Technology in the Stratosphere IPS Project
The core of the Stratosphere IPS is composed of what we called network behavioral models and detection algorithms. The behavioral models represent what a specific connection does in the network during its life time. The behavior is constructed by analyzing the periodicity, size and duration of each flow. Based on these features each flow is assigned a letter and the group of letters characterize the behavior of the connection.
For example, the connection identified with the 4-tuple 10.0.2.106-220.127.116.11-80-tcp, that was assigned the label From-Botnet-V1-TCP-CC102-HTTP-Custom-Encryption had the following behavioral model:
11aaaaaaaaaaabrrctrraaaAaaaaaAaaaaaaaaaaaaaaaaaAAAaaaaaaaaaaaaaaaaaaaAaAaaa aaaaaaaaaaaaaaaaaaaaAAaaaaaaaaAAaaaaaaaaaaaaaaaaaaaaaaaaAAAAaaaaaaaaAAaaAAa aaaaaaaaaaaaaaaaaaaaAAaaaaaaaaaAAaaaaaaaaaaaaaaaaaaaaaaaaaaaaAAaAaaaaaaaaaa aaaaaaaaaaaaaaaaaaaaaaaaAaaaaaaaaaaaaaaaaaaaaaaaaaaaaaaaaAAaaaaaaaaaaa(…)
This chain of states that we call the behavioral model highlight some of the characteristics of the C&C channel. In this case it tell us that that flows are highly periodic (letters ‘a’, ‘b’, ‘c’, and ‘A’), with some lost periodicity near the beginning (letters ‘r’ and ‘t’). The flows were also rather small and short. Using this models we are able to generate the behavioral characteristics of a large number of malicious actions.
Our detection algorithms use our known malicious behavioral models to detect new suspicious connections in the network. The detection is currently done using Markov Chains-based algorithms. Please see the Publications section for technical details about the algorithms.
The first part of our algorithm consist in learning and labeling the ground-truth traffic. This traffic is used to create verified models of network behaviors that are known and stable. Not all the models seen in the malicious traffic are used, since the models should have certain properties.
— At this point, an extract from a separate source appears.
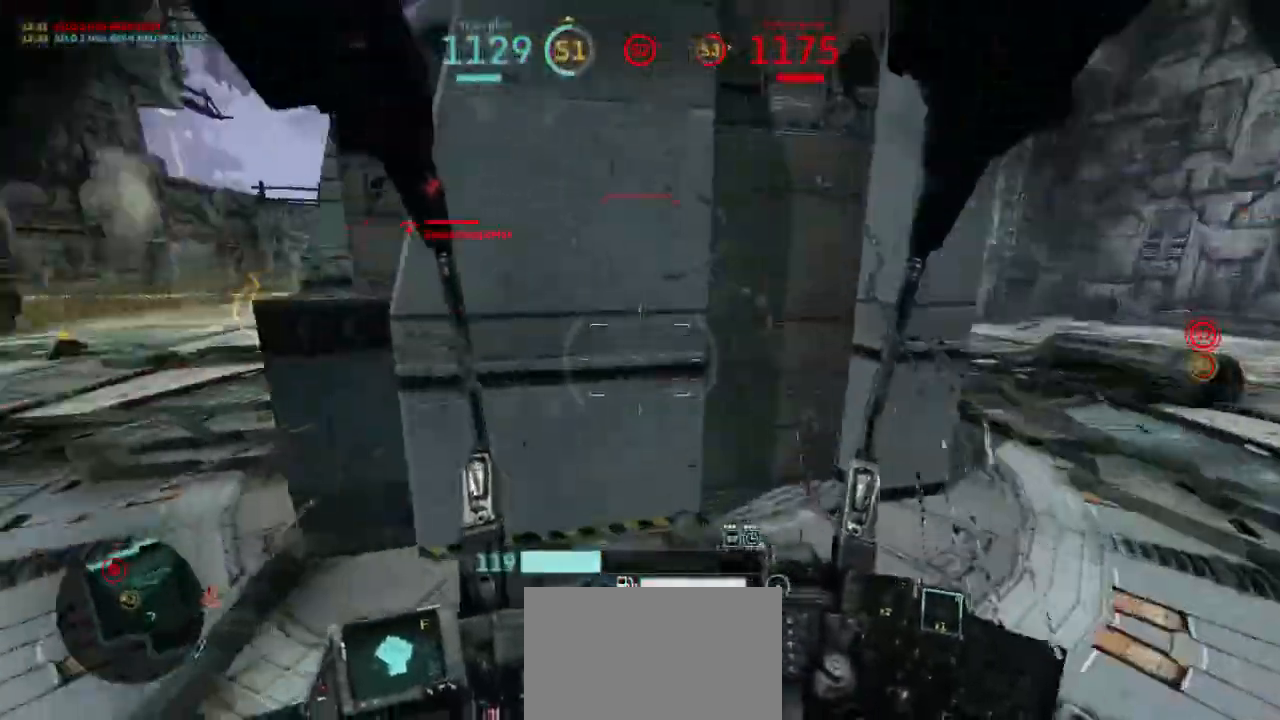
{"keys": ["d"], "mouse": [], "events": [[167, "shift", "up"], [200, "w", "up"]]}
For example, each model has a specific detection performance that has to be evaluated before putting it on production.
The second part of the algorithm consists in using these known and verified ground-truth models to detect similar behaviors in unknown networks. The Stratosphere IPS will capture traffic in a client computer and it will compare each unknown connection to the known models of traffic behavior. Because how the detection is done and how the models are created, each behavioral model can match a wide range of similar behaviors without being too general. The models are then useful to find similar behaviors without the risk of generating too much False Positives.
The Stratosphere IPS is not strictly an IPS in the sense that it can not prevent the intrusion. We use the IPS acronym because the Stratosphere IPS can block malicious connections using the firewall in your computer. However, due to the nature of the traffic connections, the Stratosphere IPS needs some time to detect the malicious behavior and hence can not block the first packets in the connection. The Stratosphere IPS can detect and block very subtle and dangerous network connections, and so it should be seen as a complement of current network security measures.
It Complements the Current Protection Mechanisms
The Stratosphere IPS does not analyze individual files or URL, nor it uses individual IP addresses or domains. Therefore, it is not a replacement for current protection technologies, such as IDS or Antivirus. The Stratosphere IPS works by detecting and blocking It will block all the connections that are known to behave maliciously, such as the Command and Controls channels of botnets.
The development of a detection algorithm is strongly related with the capacity to measure its performance. This implies that some results can be achieved, and that the performance measurement is able to help in the selection of the best algorithm by making some comparisons. However, to obtain some results it is necessary to have good datasets, and this is the key of the problem. The performance metrics and the definition of what a good algorithm is depends on the datasets used. Even if we think about trying the algorithm in a real network, this network can be seen as a special type of dataset. This is why it is so important in the Stratosphere IPS to have a continuous verification of the algorithms in real datasets, giving us an adapting idea of how good our detections are. The datasets include malware, normal and background types of traffic. This continuous verification is done in the Stratosphere Testing Framework.
The Stratosphere IPS was started in the CTU University, in Prague, Czech Republic and is currently being funded by the NLnet Foundation from Netherlands. We thank the NLnet foundation for their support, trust and commitment to an open and free Internet.